Collected data:

++++++

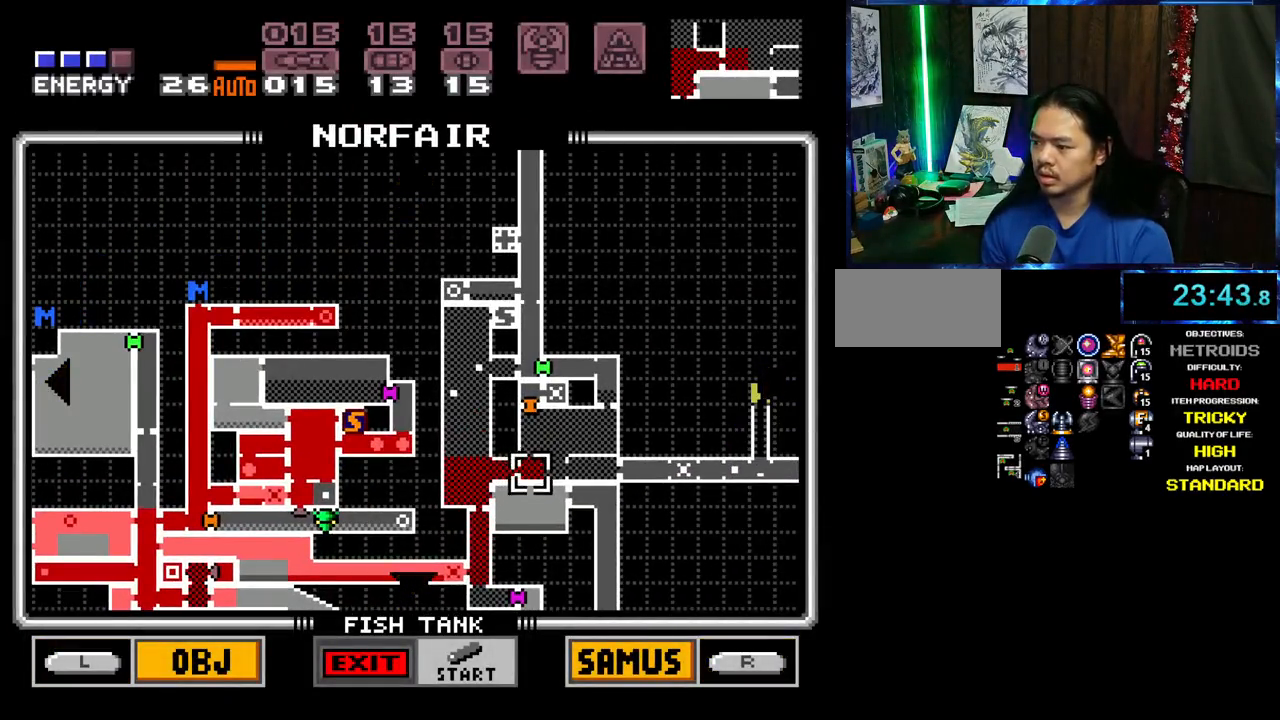
{"dt_ms": 500, "buttons": ["DPAD_RIGHT"], "events": [[33, "R1", "down"], [250, "R1", "up"], [467, "DPAD_RIGHT", "down"]]}
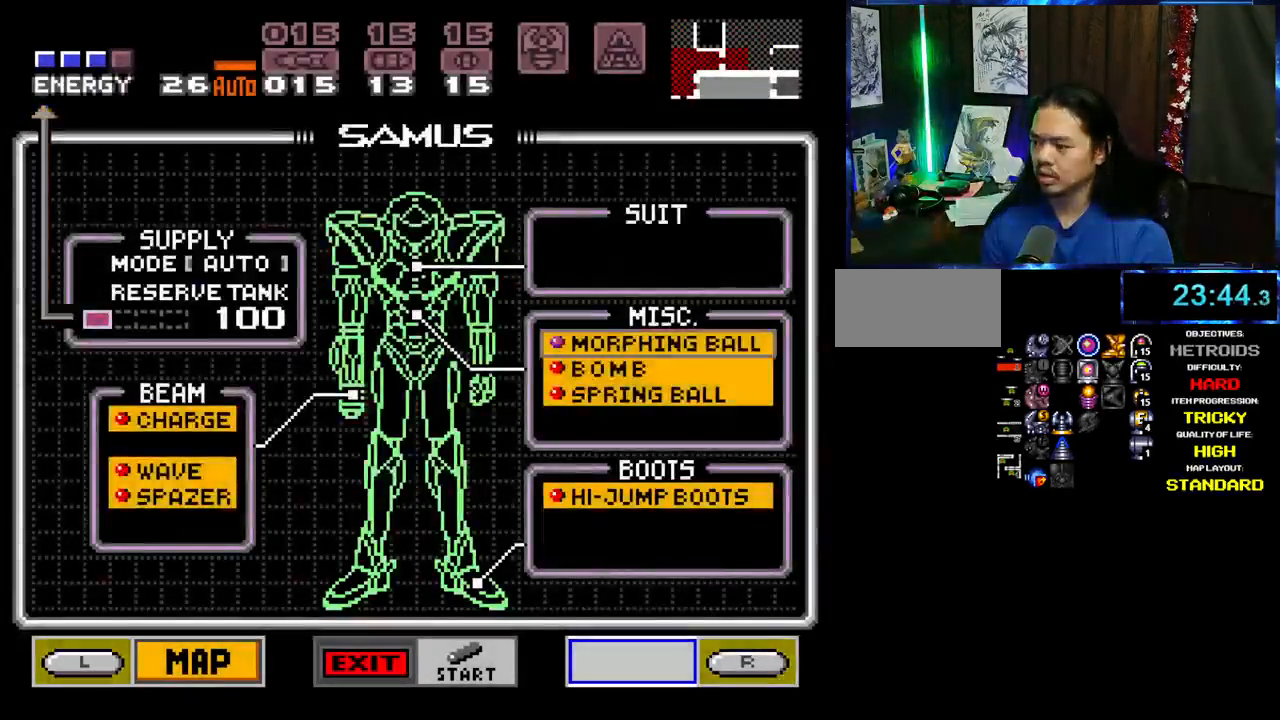
{"dt_ms": 1000, "buttons": ["L1", "DPAD_RIGHT"], "events": [[33, "DPAD_RIGHT", "up"], [117, "DPAD_DOWN", "down"], [167, "DPAD_DOWN", "up"], [250, "DPAD_DOWN", "down"], [333, "DPAD_DOWN", "up"], [333, "DPAD_UP", "down"], [483, "A", "down"], [500, "DPAD_UP", "up"], [600, "A", "up"], [850, "DPAD_RIGHT", "down"], [900, "L1", "down"]]}
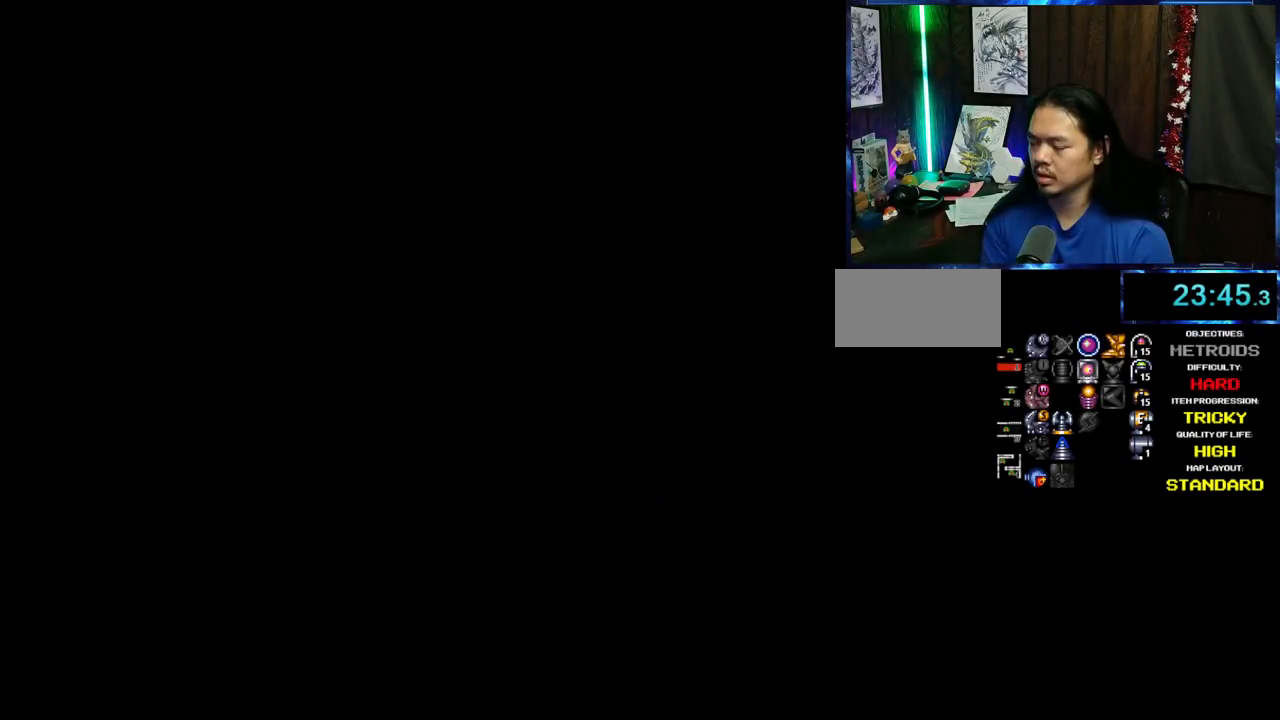
{"dt_ms": 1000, "buttons": ["B", "DPAD_DOWN", "DPAD_RIGHT"], "events": [[250, "DPAD_RIGHT", "up"], [317, "L1", "up"], [367, "DPAD_DOWN", "down"], [467, "DPAD_DOWN", "up"], [700, "B", "down"], [750, "DPAD_DOWN", "down"], [833, "DPAD_DOWN", "up"], [900, "DPAD_DOWN", "down"], [967, "DPAD_RIGHT", "down"]]}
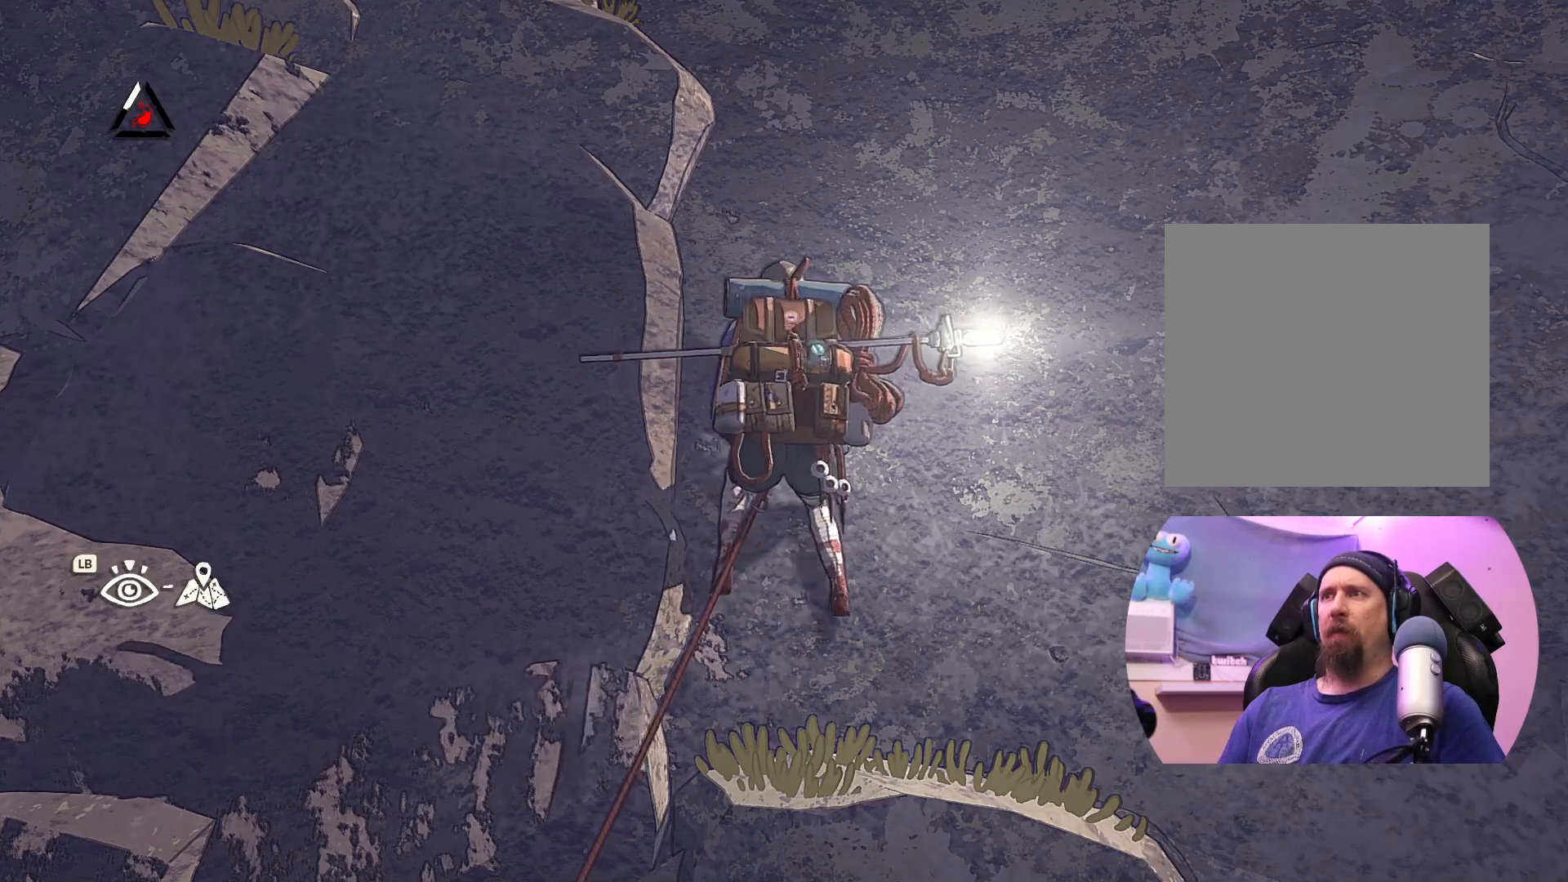
Gameplay with a controller (Xbox layout); each line is a JSON object with the inputs held at the frame after it. "events" lists button and stick changes between this image and that frame as [ms after this image, input, new state], when the widget could be followed in between.
{"buttons": [], "left_stick": "center", "right_stick": "center", "events": []}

++++++

[ABOUT THIS EXERCISE]: Make an exact copy of the data, leaving its pictures out.

[ANSWER SECTION]:
{"dt_ms": 500, "buttons": ["DPAD_RIGHT"], "events": [[33, "R1", "down"], [250, "R1", "up"], [467, "DPAD_RIGHT", "down"]]}
{"dt_ms": 1000, "buttons": ["L1", "DPAD_RIGHT"], "events": [[33, "DPAD_RIGHT", "up"], [117, "DPAD_DOWN", "down"], [167, "DPAD_DOWN", "up"], [250, "DPAD_DOWN", "down"], [333, "DPAD_DOWN", "up"], [333, "DPAD_UP", "down"], [483, "A", "down"], [500, "DPAD_UP", "up"], [600, "A", "up"], [850, "DPAD_RIGHT", "down"], [900, "L1", "down"]]}
{"dt_ms": 1000, "buttons": ["B", "DPAD_DOWN", "DPAD_RIGHT"], "events": [[250, "DPAD_RIGHT", "up"], [317, "L1", "up"], [367, "DPAD_DOWN", "down"], [467, "DPAD_DOWN", "up"], [700, "B", "down"], [750, "DPAD_DOWN", "down"], [833, "DPAD_DOWN", "up"], [900, "DPAD_DOWN", "down"], [967, "DPAD_RIGHT", "down"]]}
Gameplay with a controller (Xbox layout); each line is a JSON object with the inputs held at the frame after it. "events" lists button and stick changes between this image and that frame as [ms after this image, input, new state], when the widget could be followed in between.
{"buttons": [], "left_stick": "center", "right_stick": "center", "events": []}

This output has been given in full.